Stored data entries:
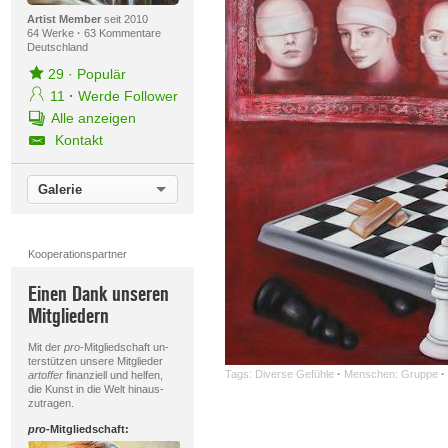
Artist Member
seit 2010
64 Werke
·
63 Kommentare
Deutschland
29
·
Populär
11
·
Werde Follower
Alle anzeigen
Kontakt
Galerie
Kooperationspartner
Einen Dank unseren
Mitgliedern
Mit der
pro
-Mitgliedschaft un-
terstützen unsere Mitglieder
Tags:
Diverse Gefühle
·
Menschen: Gruppe
·
artoffer
finanziell und helfen,
die Kunst in die Welt hinaus-
zutragen.
pro
-Mitgliedschaft:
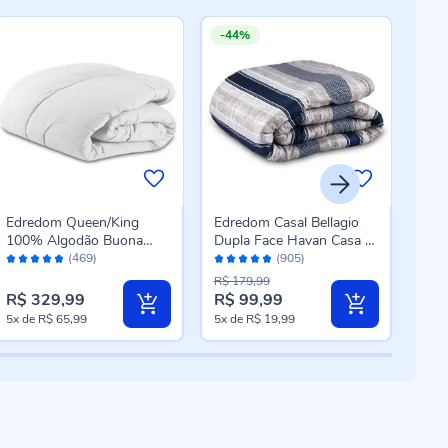
-44%
-2
Edredom Queen/King
Edredom Casal Bellagio
Edr
100% Algodão Buona
Dupla Face Havan Casa -
Poli
Avaliação:
Avaliação:
Aval
Fortuna - Branco
Davi Geo Cinza
Can
(469)
(905)
96%
96%
96
Azu
R$ 179,99
R$ 3
R$ 329,99
R$ 99,99
R$ 
Preço
Pre
5x
de
R$ 65,99
5x
de
R$ 19,99
5x
d
especial
esp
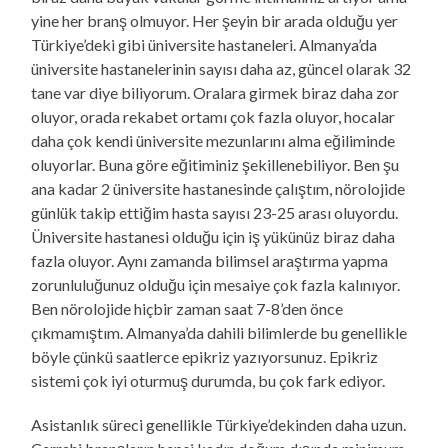
yine her branş olmuyor. Her şeyin bir arada olduğu yer
Türkiye’deki gibi üniversite hastaneleri. Almanya’da
üniversite hastanelerinin sayısı daha az, güncel olarak 32
tane var diye biliyorum. Oralara girmek biraz daha zor
oluyor, orada rekabet ortamı çok fazla oluyor, hocalar
daha çok kendi üniversite mezunlarını alma eğiliminde
oluyorlar. Buna göre eğitiminiz şekillenebiliyor. Ben şu
ana kadar 2 üniversite hastanesinde çalıştım, nörolojide
günlük takip ettiğim hasta sayısı 23-25 arası oluyordu.
Üniversite hastanesi olduğu için iş yükünüz biraz daha
fazla oluyor. Aynı zamanda bilimsel araştırma yapma
zorunluluğunuz olduğu için mesaiye çok fazla kalınıyor.
Ben nörolojide hiçbir zaman saat 7-8’den önce
çıkmamıştım. Almanya’da dahili bilimlerde bu genellikle
böyle çünkü saatlerce epikriz yazıyorsunuz. Epikriz
sistemi çok iyi oturmuş durumda, bu çok fark ediyor.
Asistanlık süreci genellikle Türkiye’dekinden daha uzun.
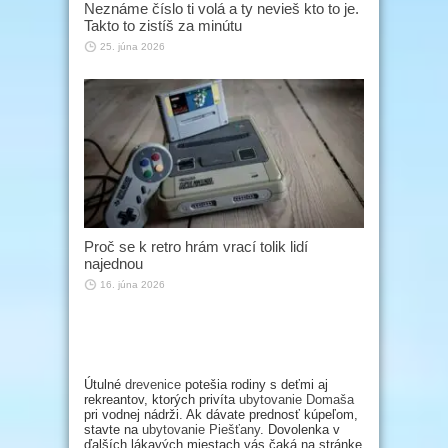
Neznáme číslo ti volá a ty nevieš kto to je.
Takto to zistíš za minútu
25. júna 2026
Proč se k retro hrám vrací tolik lidí
najednou
16. júna 2026
Útulné
drevenice
potešia rodiny s deťmi aj
rekreantov, ktorých privíta
ubytovanie Domaša
pri vodnej nádrži. Ak dávate prednosť kúpeľom,
stavte na
ubytovanie Piešťany
. Dovolenka v
ďalších lákavých miestach vás čaká na stránke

◆ **The task**: The answer should be a bare number: the count of lines above in which the word "Edredom" occurs.

◆ **Answer box**: 2